WRITTEN TASK: Retype, word for word, each line between the lines holding "Casuarina_glauca(a): 800 -> 1376" and "Medicago_truncatula(g): 1200 -> 1778", inclusive, and leave the rest of the data alone.

PROVIDED RECORDS:

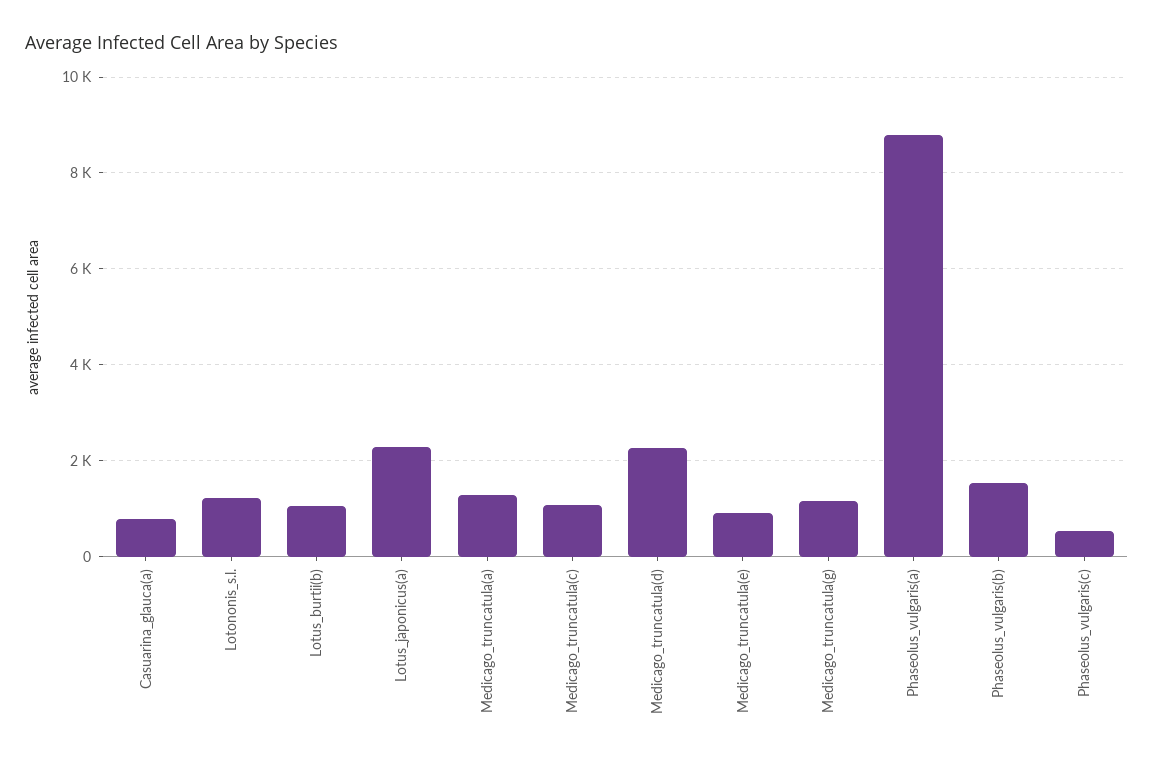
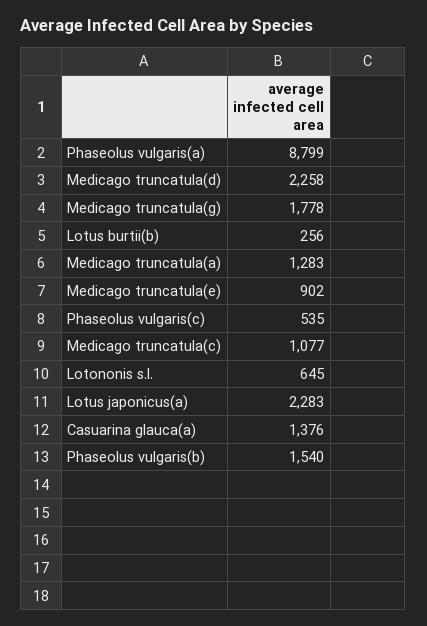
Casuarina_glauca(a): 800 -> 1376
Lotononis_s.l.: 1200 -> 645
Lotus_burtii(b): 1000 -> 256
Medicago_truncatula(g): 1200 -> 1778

* * *

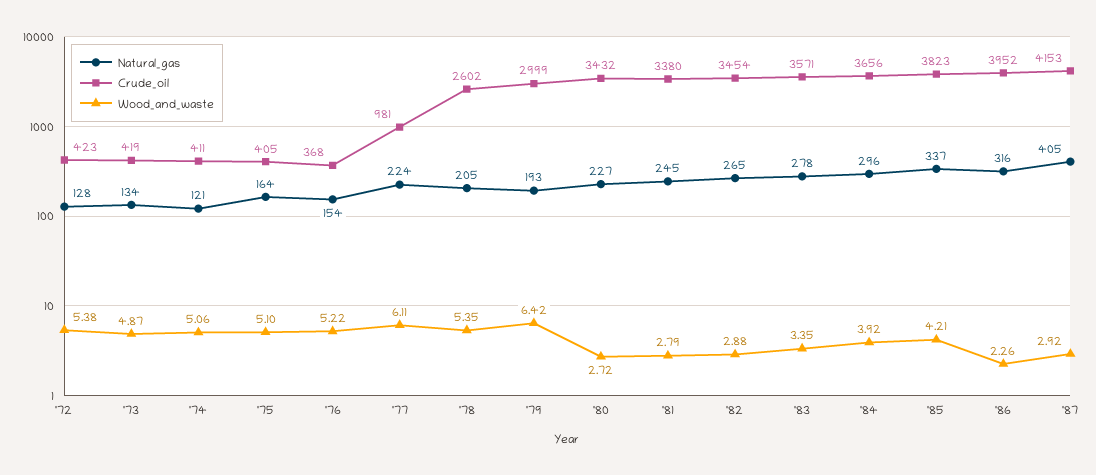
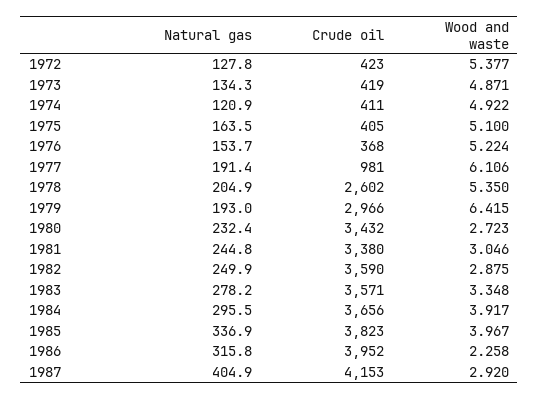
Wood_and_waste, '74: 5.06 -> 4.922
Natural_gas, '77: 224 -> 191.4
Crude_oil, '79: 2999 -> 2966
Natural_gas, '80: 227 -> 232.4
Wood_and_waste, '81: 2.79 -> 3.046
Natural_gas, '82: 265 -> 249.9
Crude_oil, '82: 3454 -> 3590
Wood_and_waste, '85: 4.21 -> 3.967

EXERCISE RESULT:
Casuarina_glauca(a): 800 -> 1376
Lotononis_s.l.: 1200 -> 645
Lotus_burtii(b): 1000 -> 256
Medicago_truncatula(g): 1200 -> 1778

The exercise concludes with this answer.